I have a rather peculiar contrained quadratic programming problem where I try to fit a left-stochastic matrix and I am not sure how to properly solve it. Consider matrices $S\in\mathbb R^{D\times N}$, $C\in \mathbb R^{D\times K'}$, $G \in \mathbb [0, 1]^{K\times N}$. I am interested in solving the following QP: $$\operatorname{argmin}_{\substack{X\in [0, 1]^{K'\times K}\\\sum_{k'}X_{k'k}=1\text{ for all }k}} \left\Vert S - CXG\right\Vert_F^2$$ where both $K$ and $K'$ might be relatively big (up to $10000$). Ideally, if the system is underdetermined, I'd like to solution of minimal Froebenius norm. But that's an added bonus (I think my system will almost never be underdetermined) that we can gladly ignore if it helps to solve the problem. I tried using standard constrained optimization algorithms like (scipys implementation of) SLSQP which unfortunately lead to poor runtime when $K$ and $K'$ grow (in my case $K=K'=50$ seems to not terminate in a reasonable time) due to the immense number of variables $K'\cdot K$ and additional added constraints.
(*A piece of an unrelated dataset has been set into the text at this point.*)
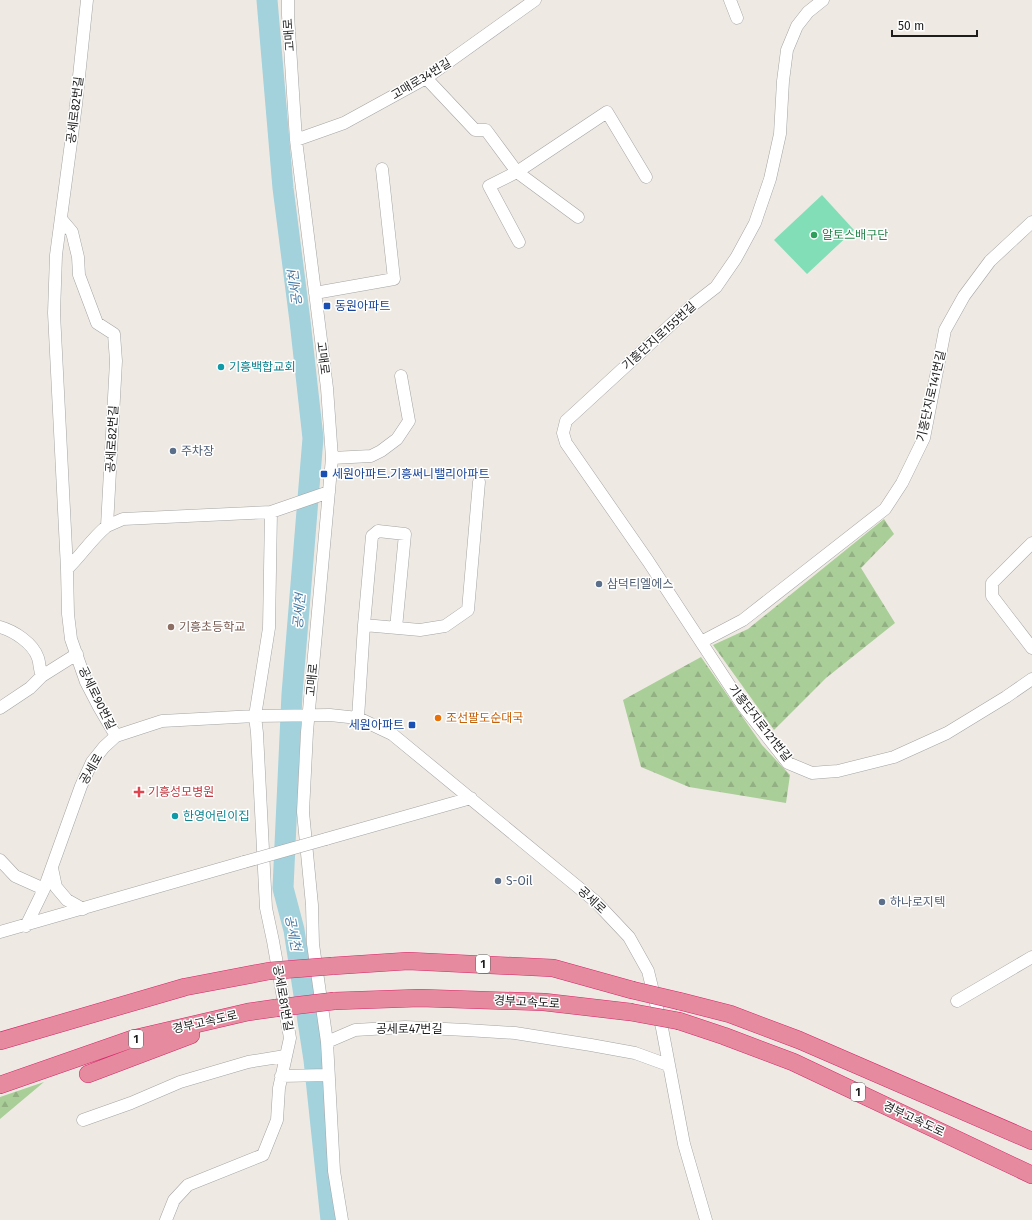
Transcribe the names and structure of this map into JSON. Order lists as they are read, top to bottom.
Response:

I tried to approach the problem directly (instead of iteratively) using linear algebra:
If we drop the condition $X_{k'k} \in [0, 1]$ then the problem should be solvable by solving the gradient equation $$(C^\top C) X (GG^\top) = C^\top SG^\top$$ alongside with $$1_{1\times K'}X = 1_{1\times K}$$ which overall should be(?) just a linear system $LXR=B$. Then we obtain a good solution as $X':=L^+BR^+$ where $(-)^+$ denotes the Moore-Penrose-pseudoinverse. I however can't seem to formalize this properly and find sensible $L$, $R$ and $B$, due to the multiplication of $X$ from both sides. I could try to solve $$(C^\top C) X = C^\top SG^\top (GG^\top)^+$$ instead, then the overall system is $$\left(\frac{C^\top C}{1_{1\times K'}}\right) X = \left(\frac{C^\top S G^\top (GG^\top)^+}{1_{1\times K}}\right) =: LX=B.$$ This then is solvable in the same way as $X' := L^+B$, but I am not sure if this initial step is justified and gives me a sensible answer.
All good and well, but even if this works, I don't see a good way of incorporating this boundedness $X_{k'k} \in [0, 1]$ (or $\in \mathbb R_{\ge 0}$ is also enough due to the sum condition) into the linear algebra.
Due to the scale of the problem, I also tried to directly implement a (projected) gradient descent. The gradient $\nabla_X = C^\top(S-CXG)G^\top$ is easily calculated and a sensible "projection" is given by clipping and rescaling the obtained $X-\eta\cdot \nabla_X$. But I get some convergence problems and bouncing around even due to small learning rate. Either I am miscalculating or the "projection" is suboptimal. I however fail to see why this mapping does not work and I am not sure how to find a better one.